Provided data:
######
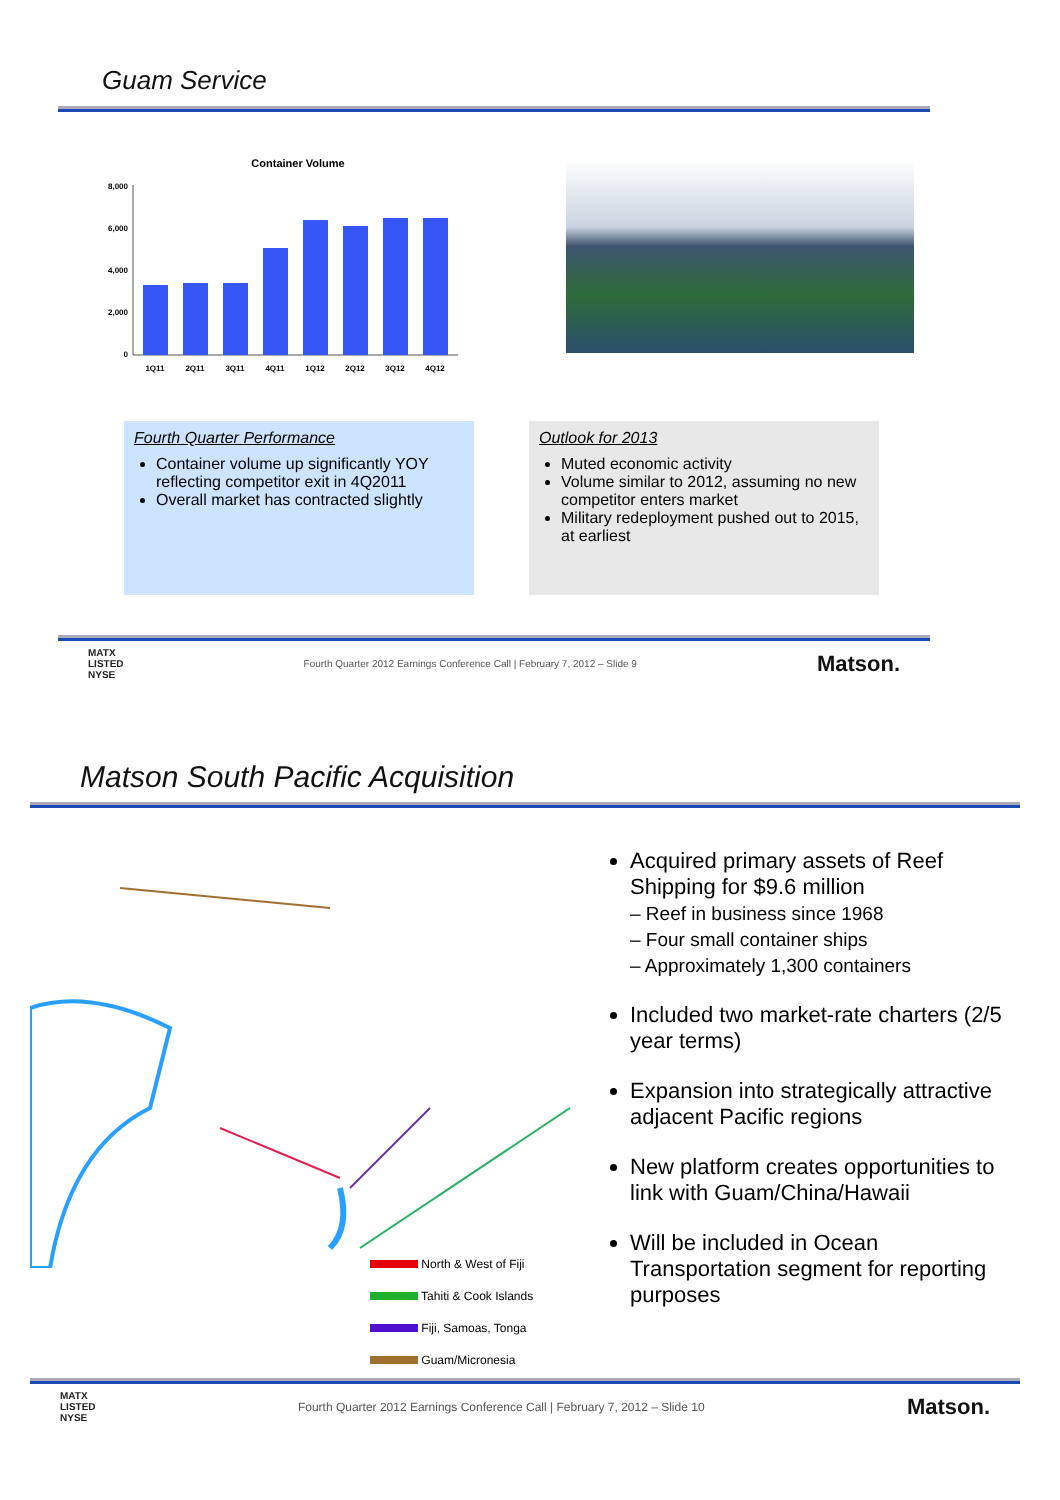Guam Service
Container Volume
8,000
6,000
4,000
2,000
0
1Q11
2Q11
3Q11
4Q11
1Q12
2Q12
3Q12
4Q12
Fourth Quarter Performance
Container volume up significantly YOY reflecting competitor exit in 4Q2011
Overall market has contracted slightly
Outlook for 2013
Muted economic activity
Volume similar to 2012, assuming no new competitor enters market
Military redeployment pushed out to 2015, at earliest
MATX
LISTED
NYSE Fourth Quarter 2012 Earnings Conference Call | February 7, 2012 – Slide 9 Matson.
Matson South Pacific Acquisition
North & West of Fiji
Tahiti & Cook Islands
Fiji, Samoas, Tonga
Guam/Micronesia
Acquired primary assets of Reef Shipping for $9.6 million
– Reef in business since 1968
– Four small container ships
– Approximately 1,300 containers
Included two market-rate charters (2/5 year terms)
Expansion into strategically attractive adjacent Pacific regions
New platform creates opportunities to link with Guam/China/Hawaii
Will be included in Ocean Transportation segment for reporting purposes
MATX
LISTED
NYSE Fourth Quarter 2012 Earnings Conference Call | February 7, 2012 – Slide 10 Matson.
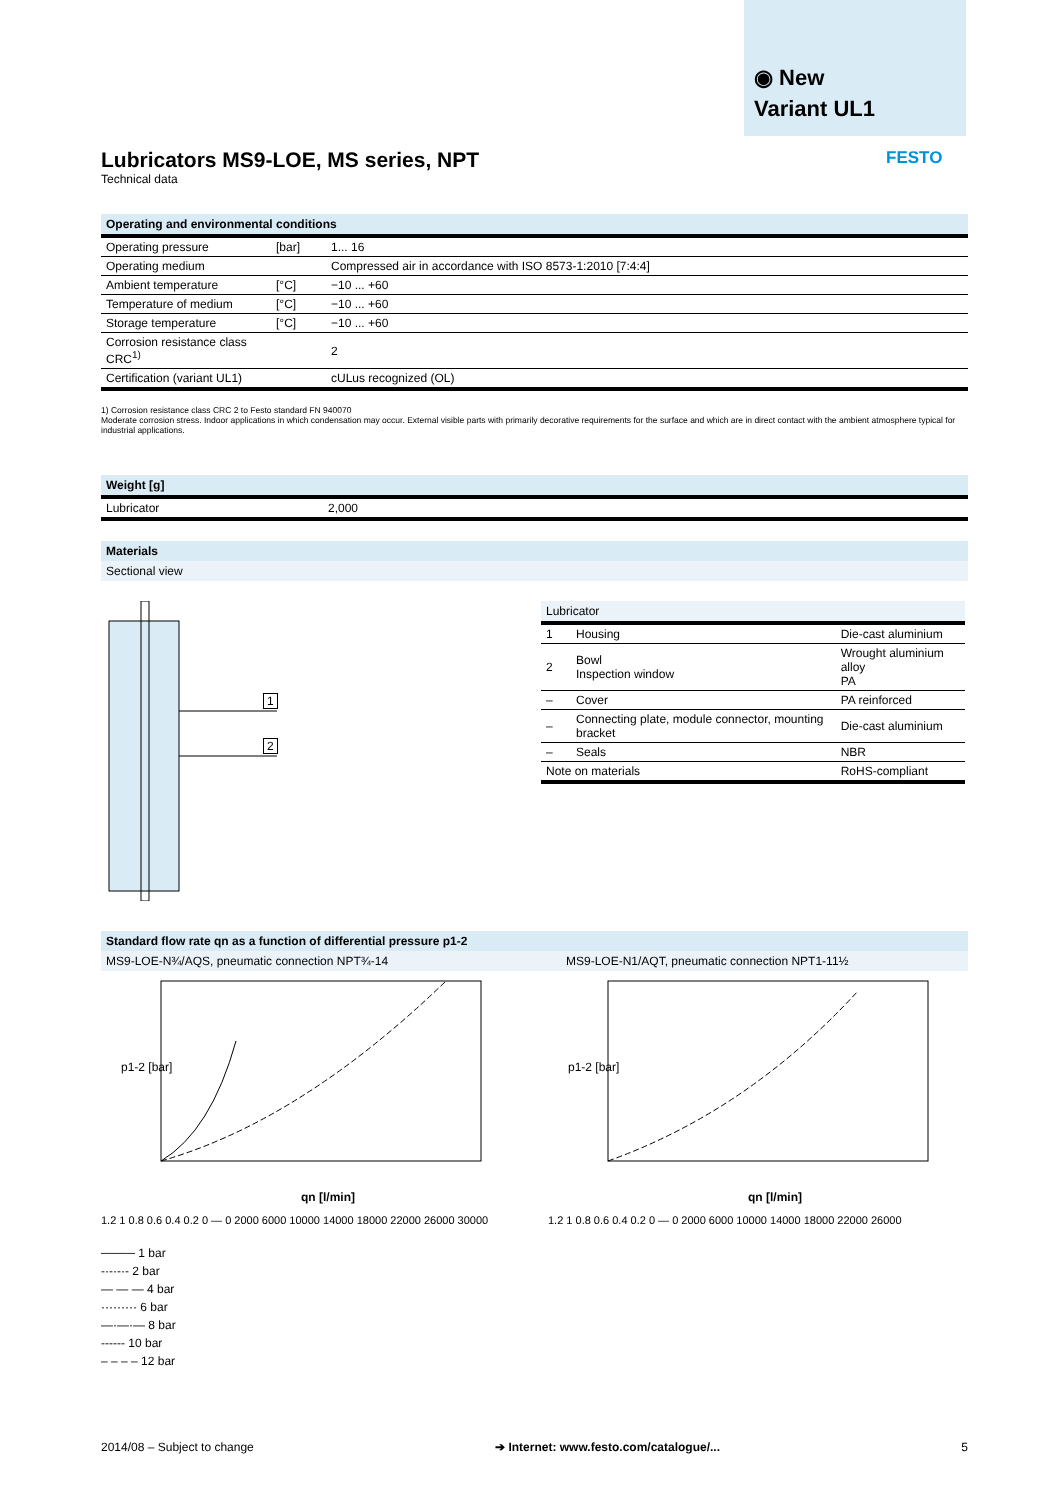◉ New
Variant UL1
FESTO
Lubricators MS9-LOE, MS series, NPT
Technical data
| Operating and environmental conditions | | |
| --- | --- | --- |
| Operating pressure | [bar] | 1... 16 |
| Operating medium | | Compressed air in accordance with ISO 8573-1:2010 [7:4:4] |
| Ambient temperature | [°C] | −10 ... +60 |
| Temperature of medium | [°C] | −10 ... +60 |
| Storage temperature | [°C] | −10 ... +60 |
| Corrosion resistance class CRC<sup>1)</sup> | | 2 |
| Certification (variant UL1) | | cULus recognized (OL) |
1) Corrosion resistance class CRC 2 to Festo standard FN 940070
Moderate corrosion stress. Indoor applications in which condensation may occur. External visible parts with primarily decorative requirements for the surface and which are in direct contact with the ambient atmosphere typical for industrial applications.
| Weight [g] | |
| --- | --- |
| Lubricator | 2,000 |
Materials
Sectional view
1
2
| Lubricator | | |
| --- | --- | --- |
| 1 | Housing | Die-cast aluminium |
| 2 | Bowl Inspection window | Wrought aluminium alloy PA |
| – | Cover | PA reinforced |
| – | Connecting plate, module connector, mounting bracket | Die-cast aluminium |
| – | Seals | NBR |
| Note on materials | | RoHS-compliant |
Standard flow rate qn as a function of differential pressure p1-2
MS9-LOE-N¾/AQS, pneumatic connection NPT¾-14 MS9-LOE-N1/AQT, pneumatic connection NPT1-11½
p1-2 [bar]
qn [l/min]
1.2 1 0.8 0.6 0.4 0.2 0 — 0 2000 6000 10000 14000 18000 22000 26000 30000
p1-2 [bar]
qn [l/min]
1.2 1 0.8 0.6 0.4 0.2 0 — 0 2000 6000 10000 14000 18000 22000 26000
──── 1 bar
-·-·-·- 2 bar
— — — 4 bar
········· 6 bar
—·—·— 8 bar
------ 10 bar
– – – – 12 bar
2014/08 – Subject to change ➔ Internet: www.festo.com/catalogue/... 5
######
Required action: Could you output every record above exactly as it appears, without the pictures?

Output:
Guam Service
Container Volume
8,000
6,000
4,000
2,000
0
1Q11
2Q11
3Q11
4Q11
1Q12
2Q12
3Q12
4Q12
Fourth Quarter Performance
Container volume up significantly YOY reflecting competitor exit in 4Q2011
Overall market has contracted slightly
Outlook for 2013
Muted economic activity
Volume similar to 2012, assuming no new competitor enters market
Military redeployment pushed out to 2015, at earliest
MATX
LISTED
NYSE Fourth Quarter 2012 Earnings Conference Call | February 7, 2012 – Slide 9 Matson.
Matson South Pacific Acquisition
North & West of Fiji
Tahiti & Cook Islands
Fiji, Samoas, Tonga
Guam/Micronesia
Acquired primary assets of Reef Shipping for $9.6 million
– Reef in business since 1968
– Four small container ships
– Approximately 1,300 containers
Included two market-rate charters (2/5 year terms)
Expansion into strategically attractive adjacent Pacific regions
New platform creates opportunities to link with Guam/China/Hawaii
Will be included in Ocean Transportation segment for reporting purposes
MATX
LISTED
NYSE Fourth Quarter 2012 Earnings Conference Call | February 7, 2012 – Slide 10 Matson.
◉ New
Variant UL1
FESTO
Lubricators MS9-LOE, MS series, NPT
Technical data
| Operating and environmental conditions | | |
| --- | --- | --- |
| Operating pressure | [bar] | 1... 16 |
| Operating medium | | Compressed air in accordance with ISO 8573-1:2010 [7:4:4] |
| Ambient temperature | [°C] | −10 ... +60 |
| Temperature of medium | [°C] | −10 ... +60 |
| Storage temperature | [°C] | −10 ... +60 |
| Corrosion resistance class CRC<sup>1)</sup> | | 2 |
| Certification (variant UL1) | | cULus recognized (OL) |
1) Corrosion resistance class CRC 2 to Festo standard FN 940070
Moderate corrosion stress. Indoor applications in which condensation may occur. External visible parts with primarily decorative requirements for the surface and which are in direct contact with the ambient atmosphere typical for industrial applications.
| Weight [g] | |
| --- | --- |
| Lubricator | 2,000 |
Materials
Sectional view
1
2
| Lubricator | | |
| --- | --- | --- |
| 1 | Housing | Die-cast aluminium |
| 2 | Bowl Inspection window | Wrought aluminium alloy PA |
| – | Cover | PA reinforced |
| – | Connecting plate, module connector, mounting bracket | Die-cast aluminium |
| – | Seals | NBR |
| Note on materials | | RoHS-compliant |
Standard flow rate qn as a function of differential pressure p1-2
MS9-LOE-N¾/AQS, pneumatic connection NPT¾-14 MS9-LOE-N1/AQT, pneumatic connection NPT1-11½
p1-2 [bar]
qn [l/min]
1.2 1 0.8 0.6 0.4 0.2 0 — 0 2000 6000 10000 14000 18000 22000 26000 30000
p1-2 [bar]
qn [l/min]
1.2 1 0.8 0.6 0.4 0.2 0 — 0 2000 6000 10000 14000 18000 22000 26000
──── 1 bar
-·-·-·- 2 bar
— — — 4 bar
········· 6 bar
—·—·— 8 bar
------ 10 bar
– – – – 12 bar
2014/08 – Subject to change ➔ Internet: www.festo.com/catalogue/... 5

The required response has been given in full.